Transverse myelitis (TM) is an inflammation of the spinal cord. TM is usually noticed over a few hours and reaches a maximum severity over a few hours or days. The symptoms depend on what parts of the spinal cord are affected.
The spinal cord carries signals from the brain down the back. A second nerve then takes these signals from the back out to the rest of the body. Sensory signals from the body are brought to the spinal cord by nerves, and then are taken up the spinal cord to the brain. The spinal cord is the main connection between the brain and the rest of the body.
Motor nerves carry signals to muscles. If these nerves are affected, the result is referred to as spasticity. Spasticity will affect the muscles from the level of injury to the spinal cord downwards. For example, if the spinal cord is injured at the waist, then weakness will occur from the waist down. Spasticity has several components. This includes weakness, tightness/stiffness of the muscles, spastic leg jumps and brisk reflexes.
Sensory nerves carry signal from the skin, bones, joints and muscles to the brain. If these nerves are damaged, sensory symptoms will occur below the level of injury. If the injury is severe enough that no signal gets to the brain, then numbness results. If the signal gets to the brain, but is jumbled, then a number of odd sensations can result. These include pins and needles, burning, pain, tingling or other odd sensations. A feeling of tightness or constriction at the level of the injury is so common that patients have named it the “MS Hug”.

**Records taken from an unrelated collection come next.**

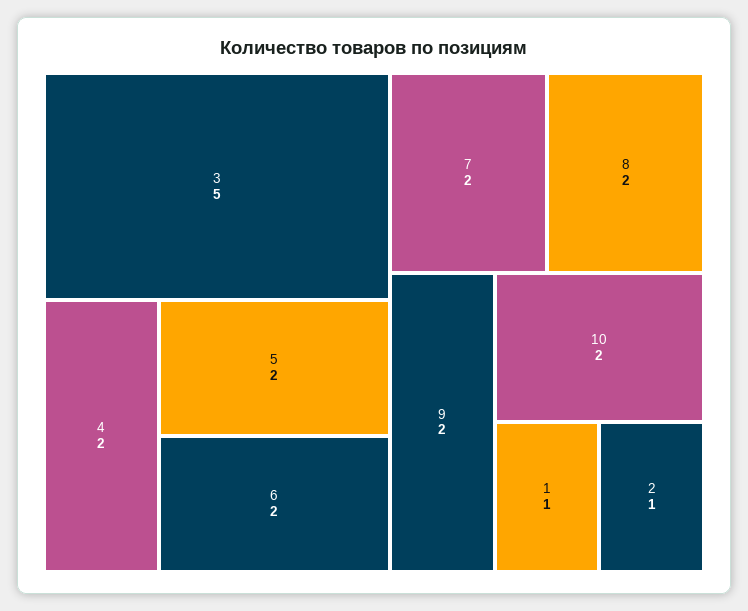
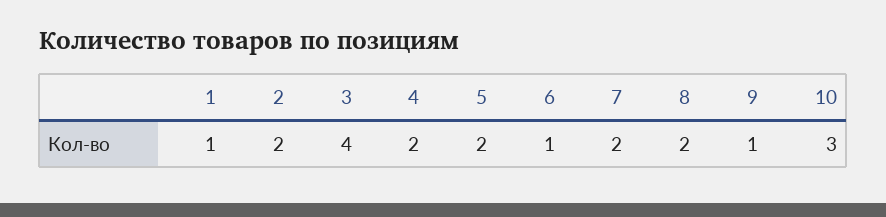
3: 5 -> 4
6: 2 -> 1
9: 2 -> 1
10: 2 -> 3
2: 1 -> 2

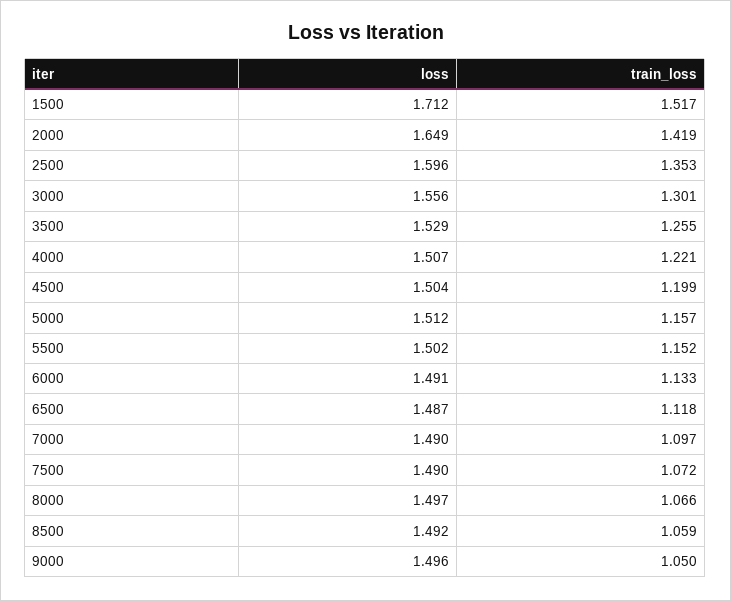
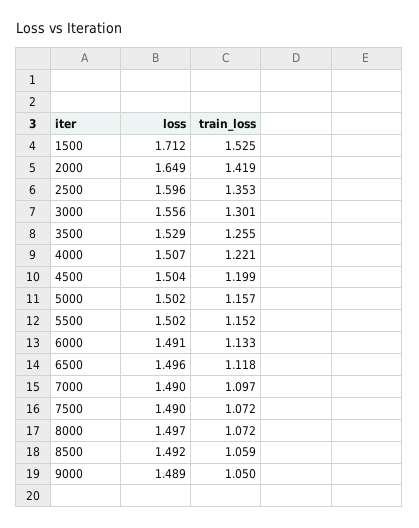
train_loss, 1500: 1.517 -> 1.525
loss, 5000: 1.512 -> 1.502
loss, 6500: 1.487 -> 1.496
train_loss, 8000: 1.066 -> 1.072
loss, 9000: 1.496 -> 1.489

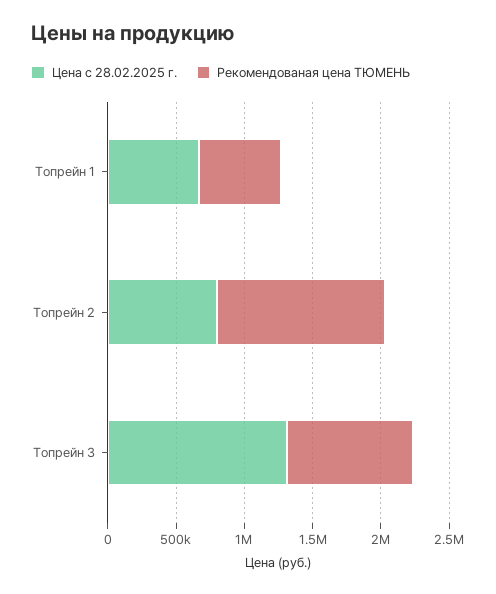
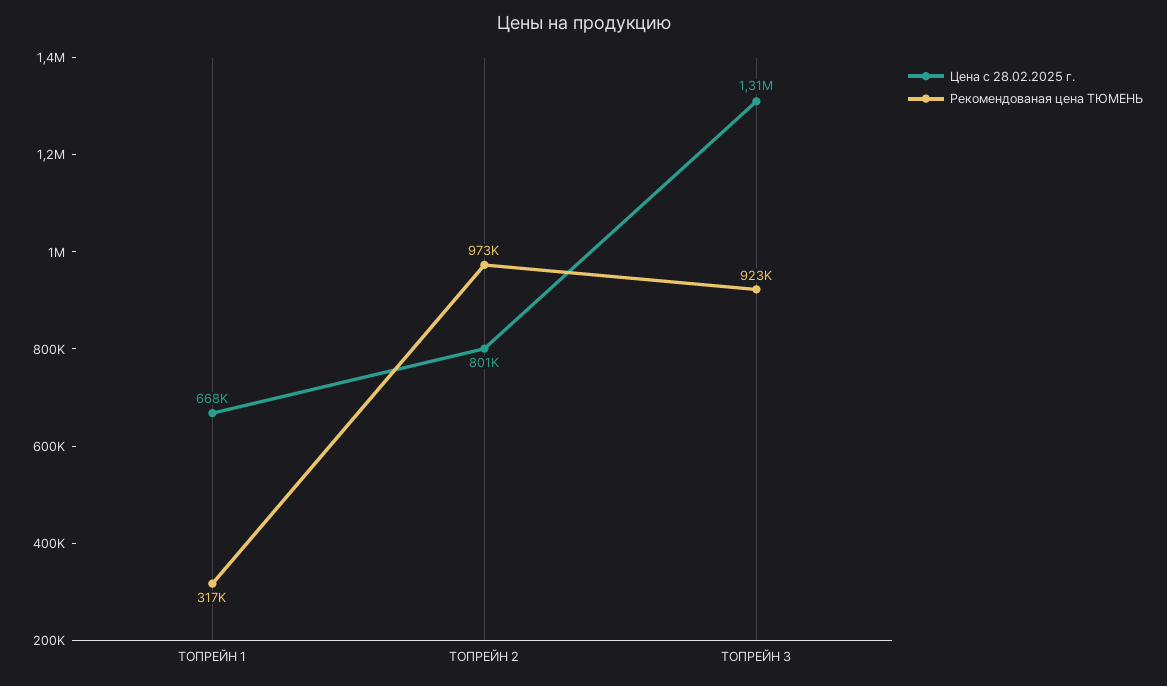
Рекомендованая цена ТЮМЕНЬ, Топрейн 1: 600000 -> 317000
Рекомендованая цена ТЮМЕНЬ, Топрейн 2: 1200000 -> 973000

Damage to the nerves serving the bowels leads to constipation. Damage to the nerves serving the bladder can lead to a number of bladder symptoms including urgency, retention and hesitancy.
Sexual dysfunction can also be seen.
Acute attacks of TM are treated like MS attacks. This generally involves corticosteroids if the symptoms are severe enough to warrant it. If symptoms are severe and if they fail to respond to corticosteroids, then plasma exchange may be used. These treatments are discussed further in the section on treating acute attacks of MS. If patients have an abnormal MRI, and thus have a high risk of having MS, treatment with medications to decrease the frequency of MS attacks may be warranted.